Action item -> In the copy, leave out the pictures and repeat all records exactly.

------ Data listing ------

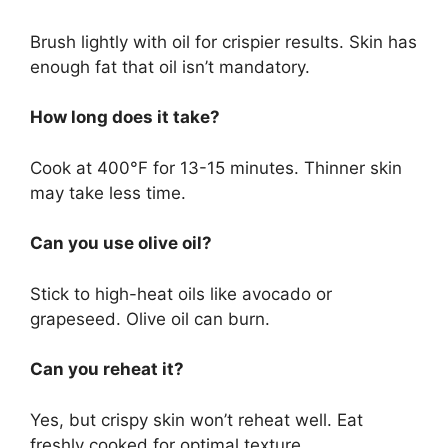
Brush lightly with oil for crispier results. Skin has
enough fat that oil isn’t mandatory.
How long does it take?
Cook at 400°F for 13-15 minutes. Thinner skin
may take less time.
Can you use olive oil?
Stick to high-heat oils like avocado or
grapeseed. Olive oil can burn.
Can you reheat it?
Yes, but crispy skin won’t reheat well. Eat
freshly cooked for optimal texture.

------

Answer space ->
Brush lightly with oil for crispier results. Skin has
enough fat that oil isn’t mandatory.
How long does it take?
Cook at 400°F for 13-15 minutes. Thinner skin
may take less time.
Can you use olive oil?
Stick to high-heat oils like avocado or
grapeseed. Olive oil can burn.
Can you reheat it?
Yes, but crispy skin won’t reheat well. Eat
freshly cooked for optimal texture.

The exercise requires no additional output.